What is the best $100 you recently spent? What and why?
I recently purchased shelving units for my office to store my inventory in a more organized manner. I can now make 5x as much product ahead of time to have ready to ship when orders are placed. This is a game changer for me!
What is one piece of software or a web service that helps you be productive? How do you use it?
I use lots of different software programs and web services that have changed how I run my business, but my favourite by far is Canva. When it comes to creating Pinterest graphics, I often feel graphically challenged. I can design beautiful designs for my own signs, but ask me to make a social media graphic from scratch and it takes me literally days. I subscribe to the Canva Professional program, and use it regularly to create eye catching Pinterest designs, Facebook ads, and even Etsy shop headers. Their templates are sleek, easily editable and the whole program is a dream to use – especially for those who do not use Photoshop or Illustrator regularly.
What is the one book that you recommend our community should read and why?
The Art of Non-Conformity by Chris Guillebeau. It’s quiet a few years old now, but it entirely changed my outlook on the plans I originally had for my future, and shifting the way we view security, following our dreams and making things happen. He also has a number of other books such as The $100 Startup that I also highly recommend.

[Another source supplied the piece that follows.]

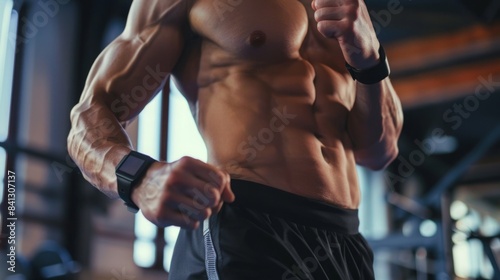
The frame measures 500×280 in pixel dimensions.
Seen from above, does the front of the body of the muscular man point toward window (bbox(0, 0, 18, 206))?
no

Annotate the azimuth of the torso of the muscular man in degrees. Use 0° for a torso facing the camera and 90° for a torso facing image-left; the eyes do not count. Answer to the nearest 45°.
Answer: approximately 315°
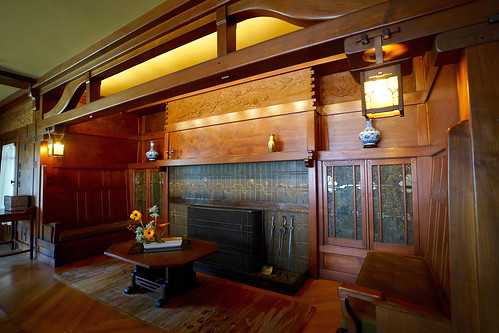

His philosophy is fascinating and very geared towards self employment and small businesses.
What is your favorite quote?
Let the beauty of what you love, be what you do. Rumi – It can be easy as a small business owner to get wrapped up in the numbers, but as a creative business owner, my business is dependant on my inspiration. This quote hangs in my office and reminds me that I am creating and bringing beautiful things to life for others to gift and enjoy. If I’m to creating inspiring pieces, I must also be inspired and lead by things that I love.
- Identify your trouble areas and set a routine to help you manage them, like removing emails from your phone and designating time to tackle them during admin hours.
- Believe in yourself and put yourself out there before you’re ready. There are customers out there ready to buy from you, regardless of the stage you are currently at.
- Use a program like Canva to create professional, eye-catching graphics if you struggle with creating them on your own
- Take time to analyze where you are spending your time online versus where your revenue is coming from. Focus your energy where it makes the most difference to your bottom line.